TASK DESCRIPTION
Copy all of the rows below character for character, keeping every line break where it falls.

MATERIAL FOR THIS TASK

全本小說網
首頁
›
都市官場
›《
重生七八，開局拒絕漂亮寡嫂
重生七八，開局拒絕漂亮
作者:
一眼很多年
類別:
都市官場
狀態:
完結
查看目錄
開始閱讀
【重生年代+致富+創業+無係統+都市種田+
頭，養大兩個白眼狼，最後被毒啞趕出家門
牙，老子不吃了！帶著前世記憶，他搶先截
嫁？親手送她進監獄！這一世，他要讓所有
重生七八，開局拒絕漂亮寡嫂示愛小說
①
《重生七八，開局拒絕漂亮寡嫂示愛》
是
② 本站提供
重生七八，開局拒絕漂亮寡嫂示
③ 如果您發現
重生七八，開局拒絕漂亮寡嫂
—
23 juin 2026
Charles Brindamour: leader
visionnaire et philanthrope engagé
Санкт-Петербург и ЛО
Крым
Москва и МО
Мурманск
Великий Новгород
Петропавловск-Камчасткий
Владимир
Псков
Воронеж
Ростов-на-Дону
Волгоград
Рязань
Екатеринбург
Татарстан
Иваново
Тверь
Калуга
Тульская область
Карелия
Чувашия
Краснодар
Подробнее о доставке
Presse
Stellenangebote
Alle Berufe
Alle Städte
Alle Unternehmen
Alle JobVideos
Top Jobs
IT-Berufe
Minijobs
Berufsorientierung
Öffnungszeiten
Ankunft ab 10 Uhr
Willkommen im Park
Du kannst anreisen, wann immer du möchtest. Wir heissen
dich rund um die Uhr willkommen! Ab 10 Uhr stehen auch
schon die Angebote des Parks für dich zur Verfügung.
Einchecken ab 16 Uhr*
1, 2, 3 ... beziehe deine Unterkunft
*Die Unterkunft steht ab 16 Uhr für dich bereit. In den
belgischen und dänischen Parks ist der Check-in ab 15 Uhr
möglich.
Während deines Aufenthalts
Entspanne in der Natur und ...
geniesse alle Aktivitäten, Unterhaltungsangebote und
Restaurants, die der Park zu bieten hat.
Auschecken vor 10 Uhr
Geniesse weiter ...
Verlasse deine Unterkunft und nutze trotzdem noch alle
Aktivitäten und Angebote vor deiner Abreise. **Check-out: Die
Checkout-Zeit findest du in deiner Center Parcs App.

COMPLETED EXERCISE
全本小說網
首頁
›
都市官場
›《
重生七八，開局拒絕漂亮寡嫂
重生七八，開局拒絕漂亮
作者:
一眼很多年
類別:
都市官場
狀態:
完結
查看目錄
開始閱讀
【重生年代+致富+創業+無係統+都市種田+
頭，養大兩個白眼狼，最後被毒啞趕出家門
牙，老子不吃了！帶著前世記憶，他搶先截
嫁？親手送她進監獄！這一世，他要讓所有
重生七八，開局拒絕漂亮寡嫂示愛小說
①
《重生七八，開局拒絕漂亮寡嫂示愛》
是
② 本站提供
重生七八，開局拒絕漂亮寡嫂示
③ 如果您發現
重生七八，開局拒絕漂亮寡嫂
—
23 juin 2026
Charles Brindamour: leader
visionnaire et philanthrope engagé
Санкт-Петербург и ЛО
Крым
Москва и МО
Мурманск
Великий Новгород
Петропавловск-Камчасткий
Владимир
Псков
Воронеж
Ростов-на-Дону
Волгоград
Рязань
Екатеринбург
Татарстан
Иваново
Тверь
Калуга
Тульская область
Карелия
Чувашия
Краснодар
Подробнее о доставке
Presse
Stellenangebote
Alle Berufe
Alle Städte
Alle Unternehmen
Alle JobVideos
Top Jobs
IT-Berufe
Minijobs
Berufsorientierung
Öffnungszeiten
Ankunft ab 10 Uhr
Willkommen im Park
Du kannst anreisen, wann immer du möchtest. Wir heissen
dich rund um die Uhr willkommen! Ab 10 Uhr stehen auch
schon die Angebote des Parks für dich zur Verfügung.
Einchecken ab 16 Uhr*
1, 2, 3 ... beziehe deine Unterkunft
*Die Unterkunft steht ab 16 Uhr für dich bereit. In den
belgischen und dänischen Parks ist der Check-in ab 15 Uhr
möglich.
Während deines Aufenthalts
Entspanne in der Natur und ...
geniesse alle Aktivitäten, Unterhaltungsangebote und
Restaurants, die der Park zu bieten hat.
Auschecken vor 10 Uhr
Geniesse weiter ...
Verlasse deine Unterkunft und nutze trotzdem noch alle
Aktivitäten und Angebote vor deiner Abreise. **Check-out: Die
Checkout-Zeit findest du in deiner Center Parcs App.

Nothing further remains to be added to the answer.